- The Washington Times - Thursday, March 31, 2005

Lauren and William Hochman tried for five years, taking “extra measures,” to have a baby. So she feels “extra special to be blessed with Izaac.” So, with their only child now 2, the Hochmans naturally took extra-special care in finding just the right child care provider.

Mrs. Hochman was aided in her search by “a really vital” service called ‘Locate: Child Care’ that is operated by the nonprofit Maryland Child Care Resource Network.

“I’m a working mother, and my husband is a working dad, and we wanted what every parent wants — a place that is safe, caring, nurturing and has a stimulating environment for Izaac,” said Mrs. Hochman, 30, a mental health professional who lives in Rockville. “We’re absolutely in love with our day care provider. Without [the resource network], we never would have found Mamie,” she said of her son’s “family atmosphere” day care setting.

However, other Maryland moms and dads may not be so fortunate in the future. The critical early education and child care services provided by the resource network are about to be decimated by state budget cuts that can be attributed, in part, to confusion and political backbiting.

The Maryland Committee for Children is a private, nonprofit agency that receives state funding to operate the child care network in 12 regional centers throughout the state. It should not be confused with the state’s Office of Children and Youth and Families, a debatable political entity that Democrats contend is duplicative and therefore unnecessary under Gov. Robert L. Ehrlich Jr., a Republican. It, too, faces extinction.

Stop the shenanigans. In both cases, vulnerable children and their families are caught in the political crossfire.

The measly $1 million it would take to restore the efficient, effective network of child care resource centers is a microscopic morsel in the overall Maryland budget, but those meager funds provide the mother’s milk that will keep this vital network alive.

Diane Cohen used the Prince George’s County resource center to find before- and after-school care for her daughters.

“They were everything I hoped they would be,” she said. “I didn’t know where to turn to look for care. My daughter is getting ready to start kindergarten, and they were extremely helpful.”

Seventy-five percent of Maryland children have working mothers. We’re not just talking about poor and working-class families or welfare-to-work mothers, who are so often shirked. Thousands of middle-class families such as the Hochmans and the Cohens, who also must depend on reliable, affordable child care services in order to work, are equally affected.

“It hurts me that [Maryland legislators] don’t seem to understand what it does for parents to be productive in their work environment. I don’t have to worry about Izaac,” Mrs. Hochman said. “It makes me a more productive member of the community. But I don’t know that [the legislators] see the link.”

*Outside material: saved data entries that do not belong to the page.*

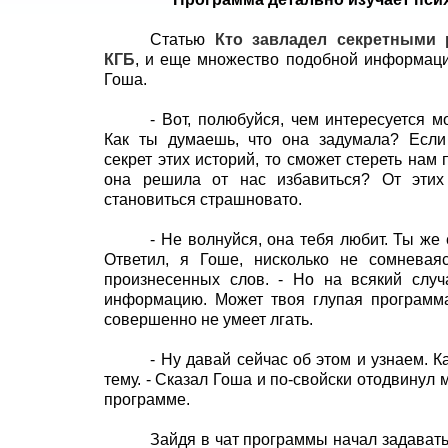
Статью
Кто завладел секретными 
КГБ
, и еще множество подобной информаци
Гоша.
- Вот, полюбуйся, чем интересуется м
Как ты думаешь, что она задумала? Если
секрет этих историй, то сможет стереть нам
она решила от нас избавиться? От этих
становиться страшновато.
- Не волнуйся, она тебя любит. Ты же 
Ответил, я Гоше, нисколько не сомневая
произнесенных слов. - Но на всякий случ
информацию. Может твоя глупая программа
совершенно не умеет лгать.
- Ну давай сейчас об этом и узнаем. К
тему. - Сказал Гоша и по-свойски отодвинул 
программе.
Зайдя в чат программы начал задавать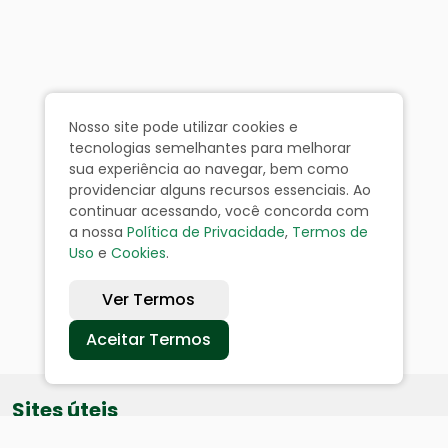
Nosso site pode utilizar cookies e
tecnologias semelhantes para melhorar
sua experiência ao navegar, bem como
providenciar alguns recursos essenciais. Ao
continuar acessando, você concorda com
a nossa
Política de Privacidade
,
Termos de
Uso
e
Cookies
.
Ver Termos
Aceitar Termos
Sites úteis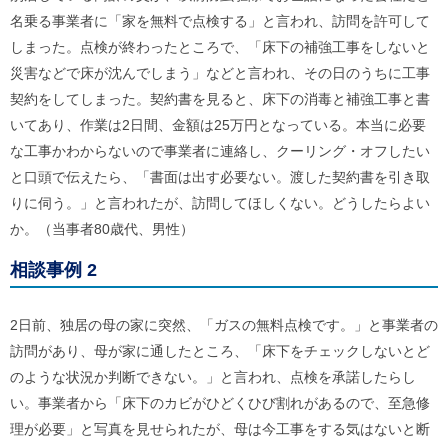
ル
名乗る事業者に「家を無料で点検する」と言われ、訪問を許可して
ナ
ビ
しまった。点検が終わったところで、「床下の補強工事をしないと
ゲ
災害などで床が沈んでしまう」などと言われ、その日のうちに工事
ー
シ
契約をしてしまった。契約書を見ると、床下の消毒と補強工事と書
ョ
いてあり、作業は2日間、金額は25万円となっている。本当に必要
ン
(
な工事かわからないので事業者に連絡し、クーリング・オフしたい
g
と口頭で伝えたら、「書面は出す必要ない。渡した契約書を引き取
)
へ
りに伺う。」と言われたが、訪問してほしくない。どうしたらよい
ロ
か。（当事者80歳代、男性）
ー
カ
相談事例 2
ル
ナ
ビ
(
2日前、独居の母の家に突然、「ガスの無料点検です。」と事業者の
l
訪問があり、母が家に通したところ、「床下をチェックしないとど
)
へ
のような状況か判断できない。」と言われ、点検を承諾したらし
サ
い。事業者から「床下のカビがひどくひび割れがあるので、至急修
イ
ト
理が必要」と写真を見せられたが、母は今工事をする気はないと断
の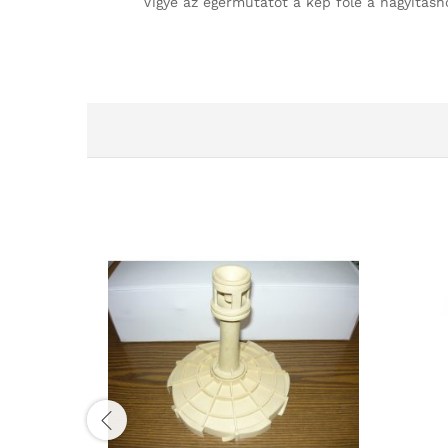
Vigye az egérmutatót a kép fölé a nagyításh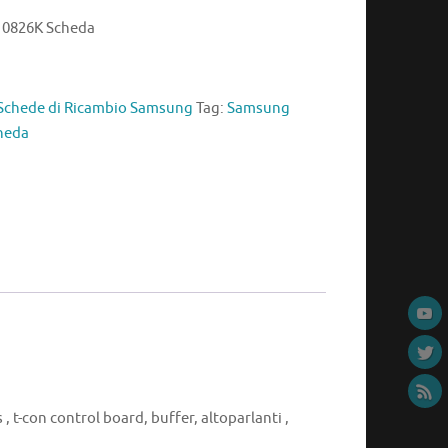
0826K Scheda
Schede di Ricambio Samsung
Tag:
Samsung
heda
, t-con control board, buffer, altoparlanti ,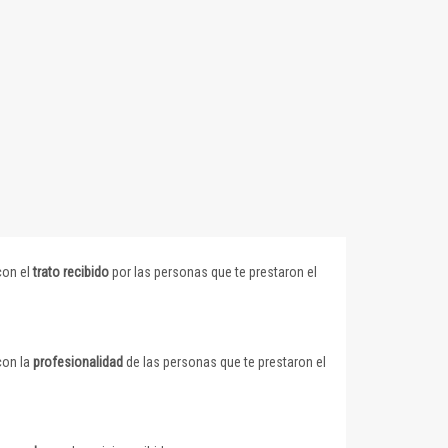
con el
trato recibido
por las personas que te prestaron el
con la
profesionalidad
de las personas que te prestaron el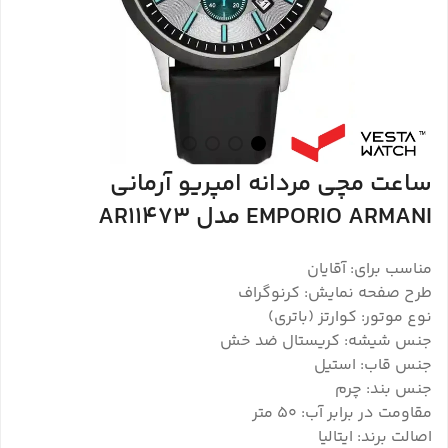
ساعت مچی مردانه امپریو آرمانی
EMPORIO ARMANI مدل AR11473
مناسب برای: آقایان
طرح صفحه نمایش: کرنوگراف
نوع موتور: کوارتز (باتری)
جنس شیشه: کریستال ضد خش
جنس قاب: استیل
جنس بند: چرم
مقاومت در برابر آب: 50 متر
اصالت برند: ایتالیا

People without small children just don’t realize that child care is no longer simply about baby sitting. Or that the number of child care providers, particularly for infants, is shrinking.

Flora Gee, director of the Greenbelt Children’s Center and a child care advocate for 30 years, said today “child care is about education.” She explained the latest research that indicates the necessity of exposing children to learning activities during their critical brain development stages from infancy to 3 years old and important formative years of 3 to 5 so they will be better prepared for school.

“Parents should be screaming” about these cuts, a fuming Mrs. Gee said.

Jennifer Williams, a spokeswoman for the public policy department of the Maryland Committee on Children, said the 12 regional centers — including the Montgomery County Child Care Resource & Referral Center that helped the Hochmans — provide practical services such as finding a day care provider with no pets along a certain bus line or commuter route.

The child care network, Mrs. Williams said, faces extinction if the proposed Maryland budget is adopted as stands. It cuts the network’s funding to $1.8 million in fiscal 2006, down from $3.8 million in fiscal 2005, which is down from $5.8 million in fiscal 2003. Mr. Ehrlich replaced $1 million in his supplemental budget to keep the network breathing, just barely, but the House removed the $1 million funding, while the Senate cut $800,000.

Supporters of the child care network rallied in Annapolis last week and have been lobbying the General Assembly this week because the network will survive only if the $1 million is replaced during a budget conference this weekend.

Mrs. Williams said the network took 15 years to establish, and it has helped 333,568 parents of 454,092 children.

Reportedly, Maryland will have a surplus of $300 million in the $26 billion budget even after the rainy-day fund is accounted for. An accountable, nonprofit network that provides such a vital service for today’s work force and tomorrow’s surely should be rewarded with a small sliver of those surplus funds to continue its services for “extra-special” charges such as Izaac.